Captivating Experiences. Goldmark believes that initially EVR will be purely instructional--used in schools, hospitals and industries--if only for reasons of cost. Motorola will price the first EVR player units at nearly $800 apiece. Yet mass production could conceivably push the price down to a fraction of that and eventually lead to TV sets with built-in EVR units. "EVR will make education as compelling as TV entertainment," Goldmark insists. He points out that with EVR, a backwoods teacher could become an educational paragon, ordering lectures by Robert Lowell on poetry, by Zino Francescatti on the violin, by the President of the U.S. on politics.
Born in Hungary, and possessed of a rich musical heritage (he enjoys playing his cello to his mother's violin accompaniment), the grey-haired Goldmark hardly seems the Edison-style scientific adventurer. But after studying physics at the University of Vienna, he became so captivated by television that he turned to electronics and moved to the U.S. in 1933 to apply for a job with RCA. He was blithely unaware of the Depression--until he was abruptly turned down. He finally joined CBS in the early days of broadcast TV. "We did everything--put on the show, ran transmitters, jumped in front of the cameras," he says. "We had no audience--there were only a handful of TV sets in the country--but we had to keep on the air to hold our license." Goldmark still maintains a workshop in his Stamford, Conn., home, in which he repairs his own TV sets and tinkers with his latest experiments.
Most Horrible Sound.

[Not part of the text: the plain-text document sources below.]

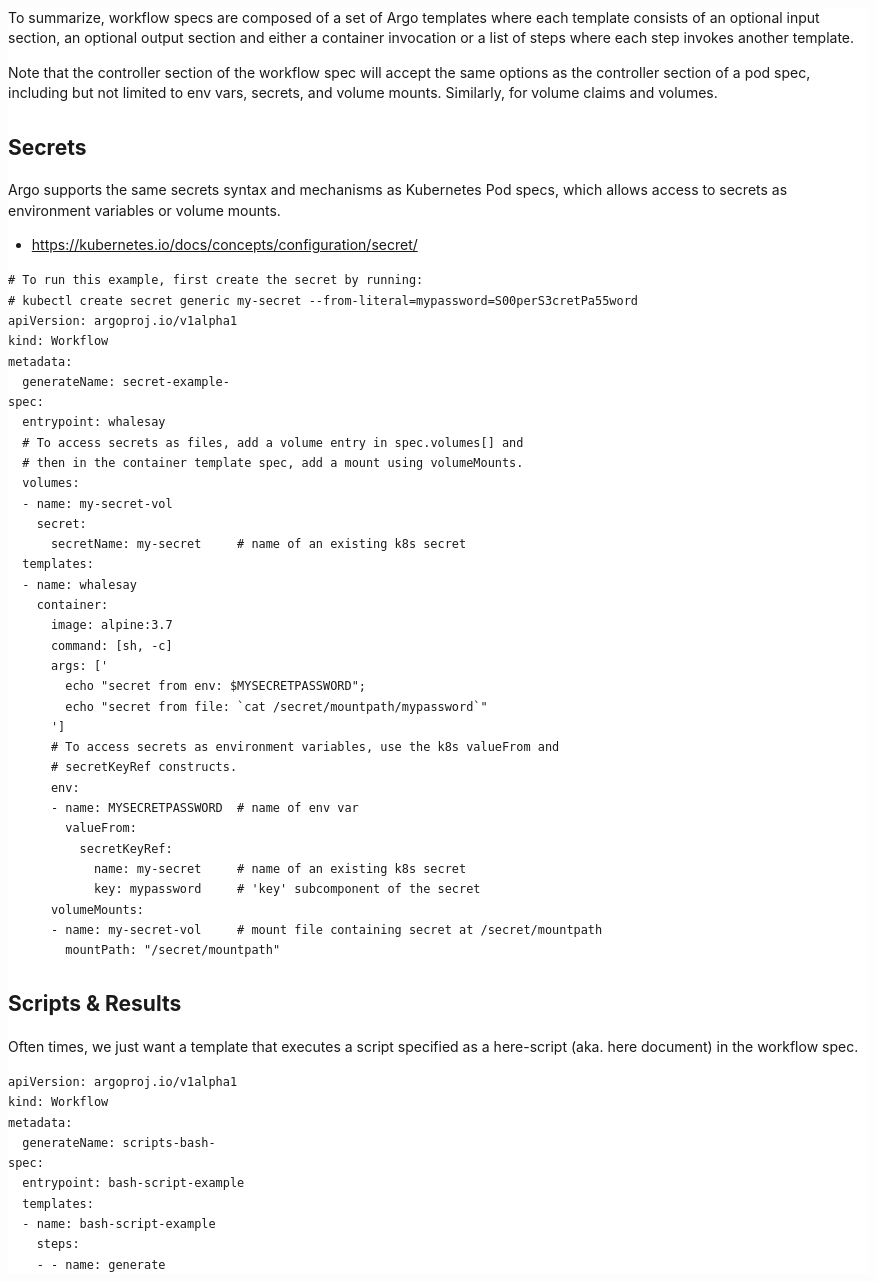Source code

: To summarize, workflow specs are composed of a set of Argo templates where each template consists of an optional input section, an optional output section and either a container invocation or a list of steps where each step invokes another template.

Note that the controller section of the workflow spec will accept the same options as the controller section of a pod spec, including but not limited to env vars, secrets, and volume mounts. Similarly, for volume claims and volumes.

## Secrets
Argo supports the same secrets syntax and mechanisms as Kubernetes Pod specs, which allows access to secrets as environment variables or volume mounts.
- https://kubernetes.io/docs/concepts/configuration/secret/

```
# To run this example, first create the secret by running:
# kubectl create secret generic my-secret --from-literal=mypassword=S00perS3cretPa55word
apiVersion: argoproj.io/v1alpha1
kind: Workflow
metadata:
  generateName: secret-example-
spec:
  entrypoint: whalesay
  # To access secrets as files, add a volume entry in spec.volumes[] and
  # then in the container template spec, add a mount using volumeMounts.
  volumes:
  - name: my-secret-vol
    secret:
      secretName: my-secret     # name of an existing k8s secret
  templates:
  - name: whalesay
    container:
      image: alpine:3.7
      command: [sh, -c]
      args: ['
        echo "secret from env: $MYSECRETPASSWORD";
        echo "secret from file: `cat /secret/mountpath/mypassword`"
      ']
      # To access secrets as environment variables, use the k8s valueFrom and
      # secretKeyRef constructs.
      env:
      - name: MYSECRETPASSWORD  # name of env var
        valueFrom:
          secretKeyRef:
            name: my-secret     # name of an existing k8s secret
            key: mypassword     # 'key' subcomponent of the secret
      volumeMounts:
      - name: my-secret-vol     # mount file containing secret at /secret/mountpath
        mountPath: "/secret/mountpath"
```

## Scripts & Results
Often times, we just want a template that executes a script specified as a here-script (aka. here document) in the workflow spec.
```
apiVersion: argoproj.io/v1alpha1
kind: Workflow
metadata:
  generateName: scripts-bash-
spec:
  entrypoint: bash-script-example
  templates:
  - name: bash-script-example
    steps:
    - - name: generate
```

At CBS, Goldmark's bursts of innovation keep management watchful. His first color-TV system, far simpler than today's color models, was rejected because it would have required the junking of all black-and-white broadcasting equipment then in existence. Though engineers had been working on long-playing records for years, Goldmark did not try his hand at it until he listened to a recorded Vladimir Horowitz concert and despaired at the periodic clunks of rejecting 78-r.p.m. records--"the most horrible sound man ever made." In 2 1/2 years, he had compressed the playing time for six 78-r.p.m. records into the first 33 1/3 microgroove disk and started a multimillion-dollar industry.

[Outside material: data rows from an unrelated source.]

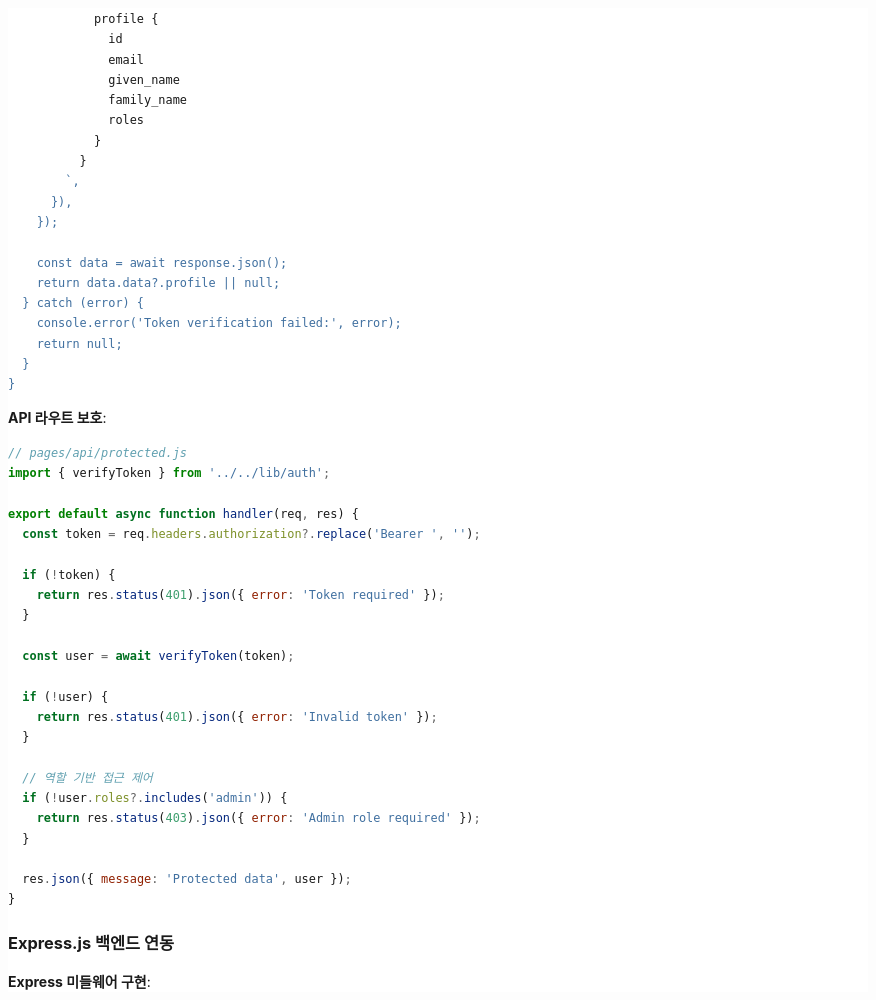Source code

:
 ```javascript
            profile {
              id
              email
              given_name
              family_name
              roles
            }
          }
        `,
      }),
    });
    
    const data = await response.json();
    return data.data?.profile || null;
  } catch (error) {
    console.error('Token verification failed:', error);
    return null;
  }
}
```

**API 라우트 보호**:

```javascript
// pages/api/protected.js
import { verifyToken } from '../../lib/auth';

export default async function handler(req, res) {
  const token = req.headers.authorization?.replace('Bearer ', '');
  
  if (!token) {
    return res.status(401).json({ error: 'Token required' });
  }
  
  const user = await verifyToken(token);
  
  if (!user) {
    return res.status(401).json({ error: 'Invalid token' });
  }
  
  // 역할 기반 접근 제어
  if (!user.roles?.includes('admin')) {
    return res.status(403).json({ error: 'Admin role required' });
  }
  
  res.json({ message: 'Protected data', user });
}
```

### Express.js 백엔드 연동

**Express 미들웨어 구현**:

Goldmark's EVR may send similar shock waves through CBS. EVR families could, presumably, not bother to tune in the network at all and instead rely on their own library of TV tapes. CBS President Frank Stanton answers that EVR is an "additive" that will complement TV, just as record players complemented radio. Still, CBS has protected its profits with an intricate tangle of patents. An agreement made with the New York Times for creation of the first EVR educational films, for example, provides that CBS will share with the Times in both production and profits. Eventually, as one industry cynic observed last week, the mediocrity of network TV may prove to be a virtue by stimulating the sales of EVR.